Applicants must specify offending passages of non-compliance
In Primavera Associates Ltd v Hertsmere Borough Council  EWHC 1240 (Ch), the Court held that certain paragraphs in the Claimant’s witness statement should be struck out for non-compliance, specifically because they contained argument or were narrative from documents, and as such were not matters within the witness’ knowledge. The Defendant asked for the Claimant’s statement to be struck out in its entirety, stating that the paragraphs they had identified as non-compliant were just “examples”. The Court, however, declined to do so, stating that the Defendant was not able to shift the burden of proof to the Claimant to demonstrate which paragraphs of the statement did in fact comply with PD 57AC.
It was also accepted that the Claimant’s witness statement did not adequately state how well the witness recalled matters, or whether their recollection had been refreshed by reference to documents. However, the court did not take any action in this regard because this requirement applies only to “important disputed matters of fact” and the Defendant had not identified these.
Caution when referring to other (non-compliant) witness statements
In Cardiff City Football Club (Holdings) Ltd, Re  EWHC 322 (Ch), the Claimant filed a short witness statement which purported to be compliant with PD 57AC and referred to the contents of another witness statement made by the Claimant in earlier discontinued proceedings.
The court held that it was not permissible for the Claimant to rely on the witness statement served in connection with the earlier proceedings, as that witness statement was not prepared in accordance with PD 57AC. Citing PD 57AC paragraph 5.2, the court refused permission for the Claimant to rely on the trial witness statement, but stated that he would consider an application for permission to serve a replacement witness statement or for part of the witness’ evidence in chief to be given orally.
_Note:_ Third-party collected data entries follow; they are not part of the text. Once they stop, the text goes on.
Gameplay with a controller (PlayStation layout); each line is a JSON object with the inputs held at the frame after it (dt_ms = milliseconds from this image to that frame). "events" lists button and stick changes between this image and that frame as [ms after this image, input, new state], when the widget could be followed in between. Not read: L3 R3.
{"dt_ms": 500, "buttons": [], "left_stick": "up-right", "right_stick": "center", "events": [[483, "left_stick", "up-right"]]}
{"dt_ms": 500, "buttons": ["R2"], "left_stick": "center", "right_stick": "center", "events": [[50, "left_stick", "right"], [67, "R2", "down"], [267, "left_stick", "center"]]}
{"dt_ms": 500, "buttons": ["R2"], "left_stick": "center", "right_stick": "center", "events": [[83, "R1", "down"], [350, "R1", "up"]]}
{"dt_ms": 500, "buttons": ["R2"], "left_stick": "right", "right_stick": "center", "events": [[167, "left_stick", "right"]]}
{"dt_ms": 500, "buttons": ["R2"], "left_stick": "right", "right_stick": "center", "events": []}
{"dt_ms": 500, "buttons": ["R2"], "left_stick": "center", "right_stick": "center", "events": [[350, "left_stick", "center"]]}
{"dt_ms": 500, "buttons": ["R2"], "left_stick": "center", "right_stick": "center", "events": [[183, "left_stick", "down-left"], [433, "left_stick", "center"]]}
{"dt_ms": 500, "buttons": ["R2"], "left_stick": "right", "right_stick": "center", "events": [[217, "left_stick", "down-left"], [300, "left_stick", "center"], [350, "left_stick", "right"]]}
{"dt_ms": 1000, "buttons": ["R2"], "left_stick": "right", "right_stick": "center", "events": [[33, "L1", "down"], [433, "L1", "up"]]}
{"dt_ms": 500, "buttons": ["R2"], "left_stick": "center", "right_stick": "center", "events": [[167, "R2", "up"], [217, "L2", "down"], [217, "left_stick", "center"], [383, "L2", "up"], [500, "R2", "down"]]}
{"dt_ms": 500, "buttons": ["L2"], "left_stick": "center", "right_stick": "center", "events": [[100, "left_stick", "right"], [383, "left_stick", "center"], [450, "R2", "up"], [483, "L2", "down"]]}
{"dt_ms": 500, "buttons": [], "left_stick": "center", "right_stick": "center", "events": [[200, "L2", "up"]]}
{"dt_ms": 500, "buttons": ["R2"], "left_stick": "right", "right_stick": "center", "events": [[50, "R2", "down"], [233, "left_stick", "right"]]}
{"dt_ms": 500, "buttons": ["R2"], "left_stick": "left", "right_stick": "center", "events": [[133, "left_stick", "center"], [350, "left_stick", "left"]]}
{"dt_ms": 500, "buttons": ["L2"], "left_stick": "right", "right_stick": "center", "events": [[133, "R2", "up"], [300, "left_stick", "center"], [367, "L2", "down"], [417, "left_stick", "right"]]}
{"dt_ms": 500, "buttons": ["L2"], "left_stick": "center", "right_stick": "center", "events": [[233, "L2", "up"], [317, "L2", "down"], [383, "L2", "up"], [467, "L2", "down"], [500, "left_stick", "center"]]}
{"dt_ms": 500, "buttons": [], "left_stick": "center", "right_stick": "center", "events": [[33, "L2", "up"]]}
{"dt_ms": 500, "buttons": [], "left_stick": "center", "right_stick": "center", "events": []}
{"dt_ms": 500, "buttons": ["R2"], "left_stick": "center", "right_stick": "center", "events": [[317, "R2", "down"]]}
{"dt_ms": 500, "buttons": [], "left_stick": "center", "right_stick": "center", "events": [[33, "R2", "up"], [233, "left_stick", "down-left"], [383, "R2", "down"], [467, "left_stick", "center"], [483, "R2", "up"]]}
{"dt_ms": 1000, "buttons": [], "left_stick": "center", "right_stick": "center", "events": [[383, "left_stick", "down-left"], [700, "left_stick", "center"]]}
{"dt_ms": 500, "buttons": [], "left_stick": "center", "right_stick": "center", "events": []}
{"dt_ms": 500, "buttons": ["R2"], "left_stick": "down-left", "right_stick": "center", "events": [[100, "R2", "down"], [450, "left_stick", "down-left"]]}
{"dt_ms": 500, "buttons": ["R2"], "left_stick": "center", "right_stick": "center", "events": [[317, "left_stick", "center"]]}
The courts are keen to ensure that trial witness statements will provide the best quality factual evidence at trial, increasing the Court’s efficiency due to a greater degree of transparency, relevance and objectivity. It is clear the courts are willing to get involved to ensure that trial witness statements comply with the new rules under Practice Direction 57AC. However, they have made it clear that the parties should seek to resolve matters between themselves, and those who refuse to engage without court intervention, should be wary of significant cost consequences being imposed.